* **WORK ITEM**
Put every line of text in the rows below into a JSON list of strings, with one string per line and no entries for blank lines. Leave the pictures out of the list.

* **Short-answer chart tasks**

*** Block opens ***

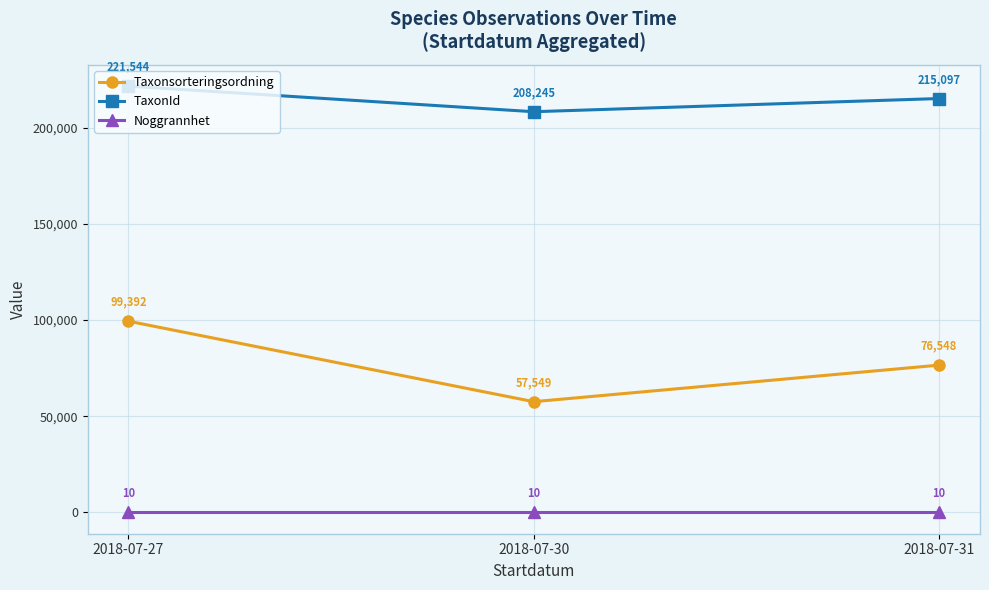

Which category has the highest value across all series?

2018-07-27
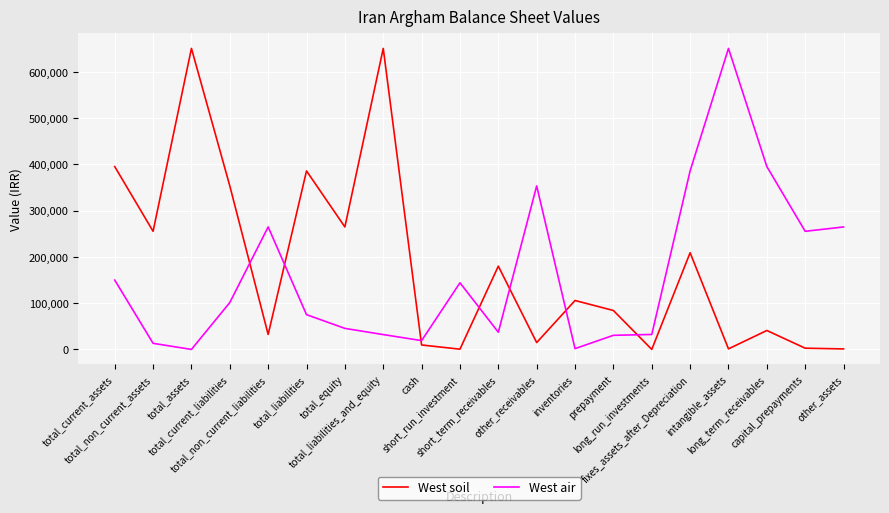

What is the total value across all series at long_run_investments?

32525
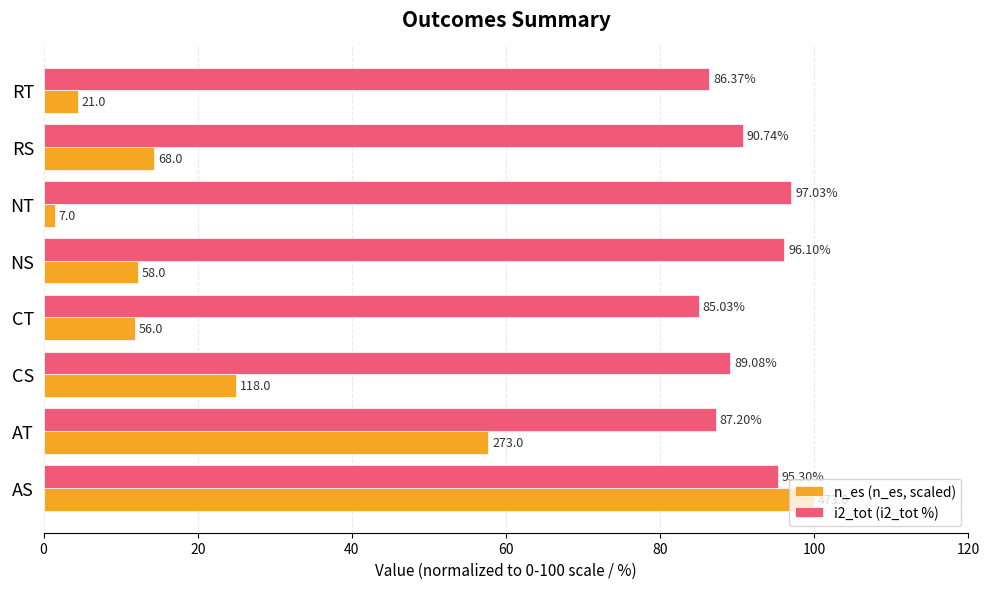

Which category has the highest value across all series?

AS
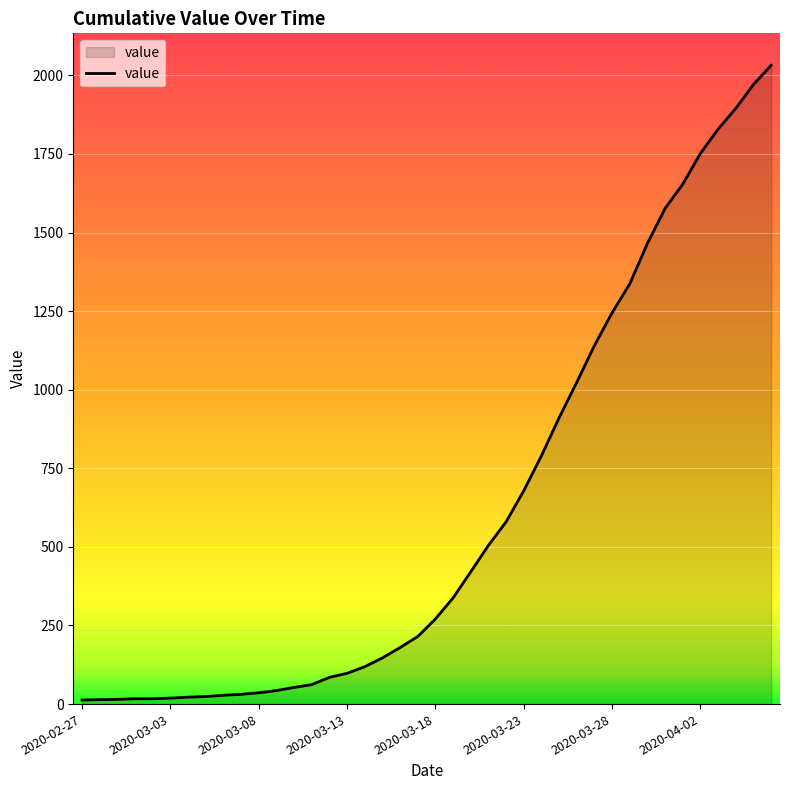

What is the greatest value displayed?

2032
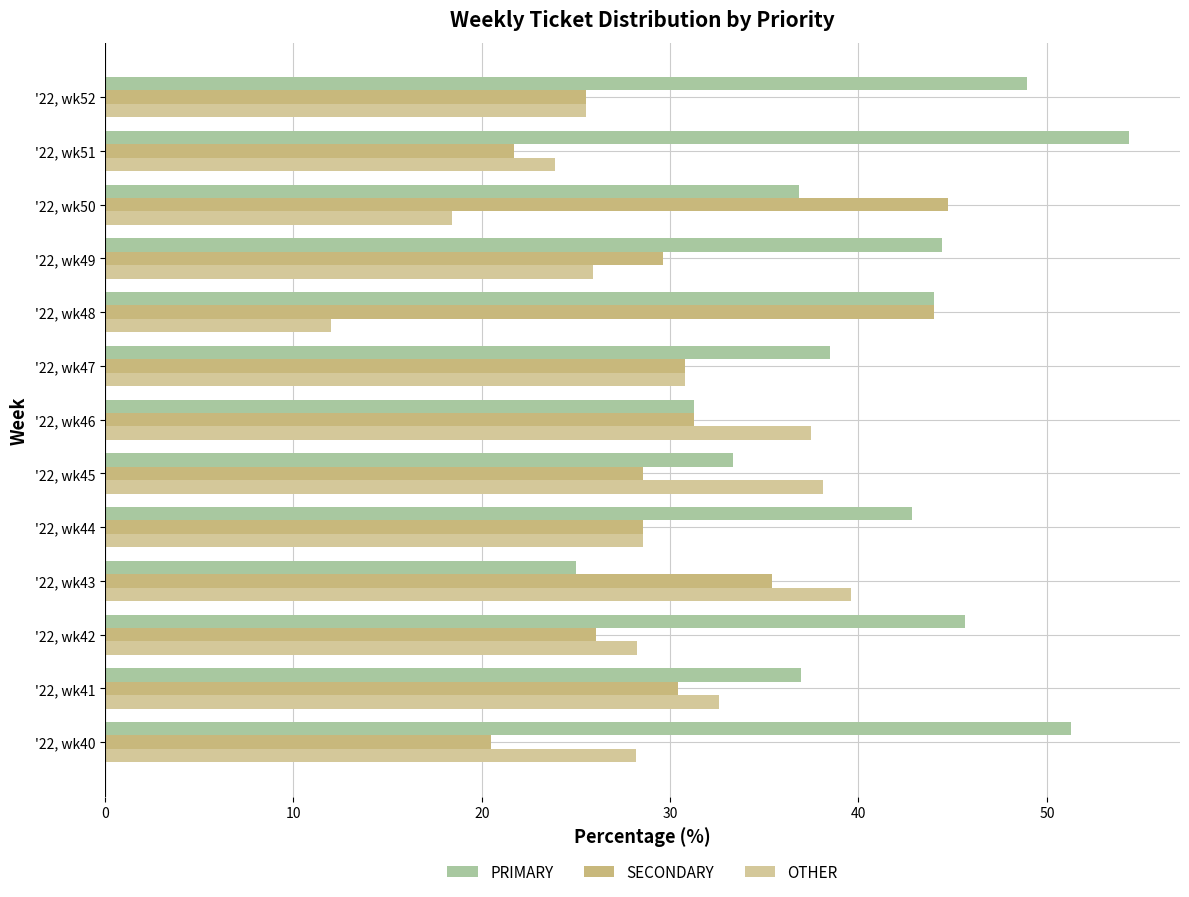

What is the label of the 8th bar from the right?

50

*** Block closes ***

* **FINAL ANSWER**
[
  "Which category has the highest value across all series?",
  "2018-07-27",
  "What is the total value across all series at long_run_investments?",
  "32525",
  "Which category has the highest value across all series?",
  "AS",
  "What is the greatest value displayed?",
  "2032",
  "What is the label of the 8th bar from the right?",
  "50"
]